Demand-Side Mismanagement: How Conservation Became Waste
Ontario consumers have borne substantial costs for Demand-Side Management (DSM) programs that aim to promote more efficient use of electricity. DSM programs were underway from 1988 until 1996 and then again from 2004 until the present. The Ontario Power Authority (OPA) spent nearly $400 million on conservation programs in 2013 alone. Electric distribution utilities have also engaged in programs supervised by the Ontario Energy Board outside of those funded by the OPA, as have federal, provincial, and municipal governments. Plans are in place to expand these programs at least through 2020.
But do they actually save consumers money? Notwithstanding the billions of dollars spent on such programs over almost three decades, no independent audit based on verifiable field studies of actual usage has ever been made publicly available. In this report we examine the basis for claims that conservation programs save consumers money and we find it likely that they likely do not.
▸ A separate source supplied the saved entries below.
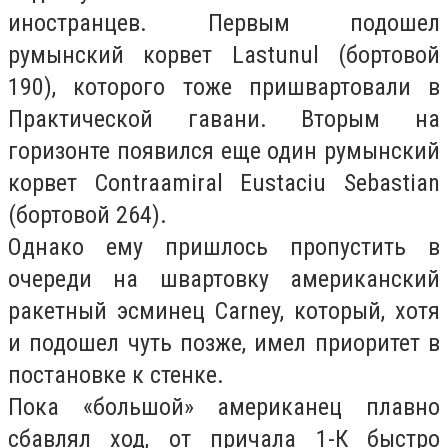
иностранцев. Первым подошел
румынский корвет Lastunul (бортовой
190), которого тоже пришвартовали в
Практической гавани. Вторым на
горизонте появился еще один румынский
корвет Contraamiral Eustaciu Sebastian
(бортовой 264).
Однако ему пришлось пропустить в
очереди на швартовку американский
ракетный эсминец Carney, который, хотя
и подошел чуть позже, имел приоритет в
постановке к стенке.
Пока «большой» американец плавно
сбавлял ход, от причала 1-К быстро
The term “negawatts” was coined 25 years ago to push the idea that, on a per-megawatt basis, it would be cheaper to subsidize conservation than to build new generating capacity. The idea became popular among politicians but has been resisted by economists because it implies that consumers systematically pay more for their electricity than they consider it to be worth. In other words, it implies that consumers make mistakes over and over in their purchases, and depend on government planners to tell them how to order their affairs.
Paternalistic assumptions permeate the literature on energy efficiency. One recent study of US government analyses showed that the assumption of systematic consumer irrationality now accounts for between 80 and 90 percent of the claimed benefits of new energy efficiency regulations.
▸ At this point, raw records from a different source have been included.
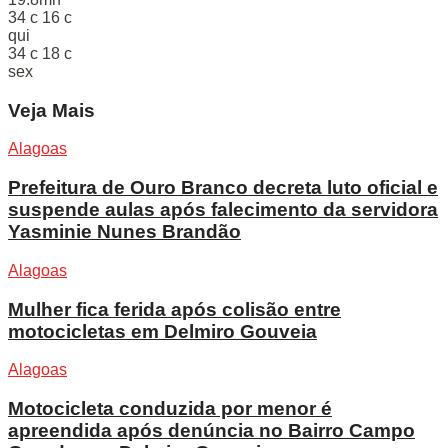
34
c
16
c
qui
34
c
18
c
sex
Veja Mais
Alagoas
Prefeitura de Ouro Branco decreta luto oficial e
suspende aulas após falecimento da servidora
Yasminie Nunes Brandão
Alagoas
Mulher fica ferida após colisão entre
motocicletas em Delmiro Gouveia
Alagoas
Motocicleta conduzida por menor é
apreendida após denúncia no Bairro Campo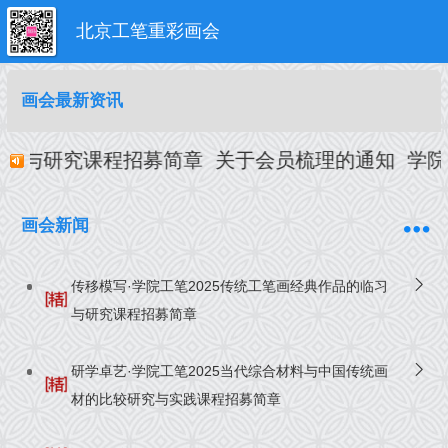
北京工笔重彩画会
画会最新资讯
笔画创作与研究课程招募简章
关于会员梳理的通知
​学
画会新闻
传移模写·学院工笔2025传统工笔画经典作品的临习
与研究课程招募简章
研学卓艺·学院工笔2025当代综合材料与中国传统画
材的比较研究与实践课程招募简章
Nor is energy efficiency necessarily a cost-saving option for firms. Businesses use a mix of energy, labour, capital, and materials to make goods and services. Forcing them to use less energy may simply push them to make costlier substitutions. Once firms have selected their cost-minimizing mix of inputs, forcing them to change that mix in order to reduce one particular input (namely energy) increases their overall costs, making it is an inefficient use of society’s resources overall.
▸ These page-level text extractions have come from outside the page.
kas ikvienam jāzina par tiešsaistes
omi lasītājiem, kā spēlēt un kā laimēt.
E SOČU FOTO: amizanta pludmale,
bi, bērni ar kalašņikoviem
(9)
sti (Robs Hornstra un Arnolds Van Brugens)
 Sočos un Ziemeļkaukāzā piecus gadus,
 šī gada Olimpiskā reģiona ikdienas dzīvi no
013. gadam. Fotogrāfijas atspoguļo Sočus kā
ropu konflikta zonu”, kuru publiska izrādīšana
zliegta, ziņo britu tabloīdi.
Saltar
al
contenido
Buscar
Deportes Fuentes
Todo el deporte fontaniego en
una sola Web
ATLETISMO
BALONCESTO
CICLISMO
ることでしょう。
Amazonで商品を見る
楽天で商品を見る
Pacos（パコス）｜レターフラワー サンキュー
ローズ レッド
Utilities often claim success for their conservation programs, but these numbers need to be carefully scrutinized. A well-known 1992 study found that utility program costs were understated and the benefits overstated. In particular, many utilities ignored whole categories of program costs, especially for implementation, monitoring, and evaluation, few utilities computed the costs to consumers of participating in the conservation programs, and utilities systematically overestimated the amount of electricity saved. The authors conservatively estimated that the actual cost of conservation negawatts was at least double what utilities were reporting.
An important study in 2015 out of Berkeley University looked at participants in the US Weatherization Assistance Program (WAP). This home retrofit program has been in operation since 1976, but in 2009 the budget was increased more than ten-fold to $5 billion annually. What makes this study particularly important is that the authors were able to construct a randomized sample of program participants and non-participants, making it the first ever experimental test of a major energy conservation program.
An apparent puzzle in the energy literature has been the low level of voluntary investment by households in efficiency improvements that, according to engineering estimates, would save them money. The Berkeley study shows that households were right and the engineering models were wrong. The study found that, on average, engineering models predicted 2.5 times more energy savings than were actually realized. And the cost of the energy efficiency program per household was about twice the value of the energy savings. In other words the program cost two dollars for every dollar saved in energy, even after accounting for the value of reduced air pollution emissions.
Queen’s Park is betting heavily that conservation programs will provide an effective and low-cost means of managing power needs in the coming decades. Unfortunately, Ontario energy plans rely on unsubstantiated and overly optimistic claims. We closely examine the analyses behind the province’s “Conservation First” plans, and find either an absence of credible data, or overly-optimistic numbers based on methodologies known to be unreliable.
Ontario seems determined to gamble on costly new energy conservation programs without first stopping to weigh the costs and benefits objectively. As with the Green Energy Act, we expect this experiment to end badly, with Ontario taxpayers and ratepayers paying far more for the programs than they save in power costs.